▸ **COMPLETE THE FOLLOWING**:
1. In the post about the Allium photos, where did the writer go on the cloudy afternoon to take a break from work?
2. Pick up the post about the Allium photos at its end and carry it on.

▸ **PASSAGE PROVIDED**:
5.6.13

365+81

emergence of consciousnes

This is my May´s Photo-Heart Connection

May has been a busy -and somehow chaotic- month. It has taught me some hard lessons that surely will lead me to make some important decisions about the way I am living. It has given me a new -and keen- perception of some important things, and for that I am happy and grateful, but most of the days I felt exhausted and overwhelmed. This made me think that I had been neglecting my inner work... or that I thought, till I found a group of photos of this plant and its flowers

I had forgotten it
till I went through my files a week ago or so, and the mauve and green tones caught my eye. And then I remembered: I captured them along a cloudy afternoon.  I wanted to take a break from my work and recharge my batteries, so I went to the park next to my house,  and these beauties were blooming gracefully next to the fountain

I stayed there for a long time. I observed the spherical umbels on single stalks which I have seen so many times but always manage to amaze me again

I stayed there and breathed, and danced around the flowers the same as the bees, fascinated, feeling blessed, thrilled. 
The closed buds contrasted sharply with the showy flower heads, in wide range of sizes and shades of blue, purple, white and yellow. And I took one photo and another. But what I liked best was the way that the star-shaped flowers were opening themselves up to the world

After the walk I felt much more relaxed, but I was not aware of having proceeded with my inner work. That´s why when I discovered the photos of the Alliums I realized that I have reached a decisive stage in my journey because I have started to incorporate my inner work into my everyday life sometimes without even noticing it

I have dreamt of developing my practice easily, smoothly, elegantly many times. But I thought this wouldn´t be that effortless. Indeed, I thought this could be a bit solemn, I expected the observance of some formality. I didn´t expect my practice to be so spontaneous, unaffected, so simple and uncomplicated

But I have found out that consciousness can develop at ease just as life does, without making great fuss, silently, through the extraordinary in the ordinary

9 comments:

seabluelee said...

▸ **DATA SECTION**:

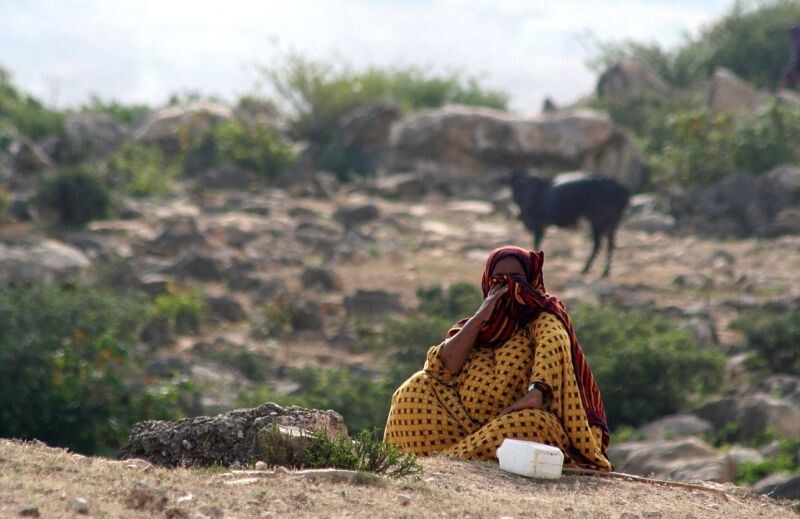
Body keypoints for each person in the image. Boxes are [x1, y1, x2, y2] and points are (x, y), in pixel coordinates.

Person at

▸ **ANSWERS**:
1. To the park next to the writer's house.

2.
What a lovely post, and a great Photo-Heart Connection.

Sarah Huizenga said...

Lovely photo, feels very peaceful.

Adrienne said...

This is so interesting. First, I love your photo (photos, really...I snooped around your site a bit!) But what you've expressed here is wonderful. I have spent a lot of time "willing" change, having decided in advance what my end result "should" be. It's only in the last several years that I have sought to quiet my mind...my "shoulds" in life...and listen for the spirit. Listen to the inner voice and allow myself to be guided differently. I love how you've expressed the process that you are living. Thanks!

Unknown said...

Kinda like 'those' folks who work diligently, almost quietly...unnoticed for years. And suddenly they emerge as 'an overnight success.'

Well said...and you photo illustrates it beautifully!

xoxo

Simon said...

You found some great personal insights this month. I think slowing down, listening to your surroundings is a great way to notice something for your camera and for your being. That photo says "bursting forth" to me. perfect.

Kat Sloma said...

What a wonderful discovery. I can feel the quiet joy to discover that your inner work doesn't have to be hard and solemn. It can be light and filled with gratitude for the moment. Amazing Photo-Heart Connection this month!

Unknown said...

So often you remind me about things which are so important, so often you remind me my inner self. THANK YOU!

Cathy H. said...

Lovely image, so full of peace and a lovely connection to your heart!

shooter said...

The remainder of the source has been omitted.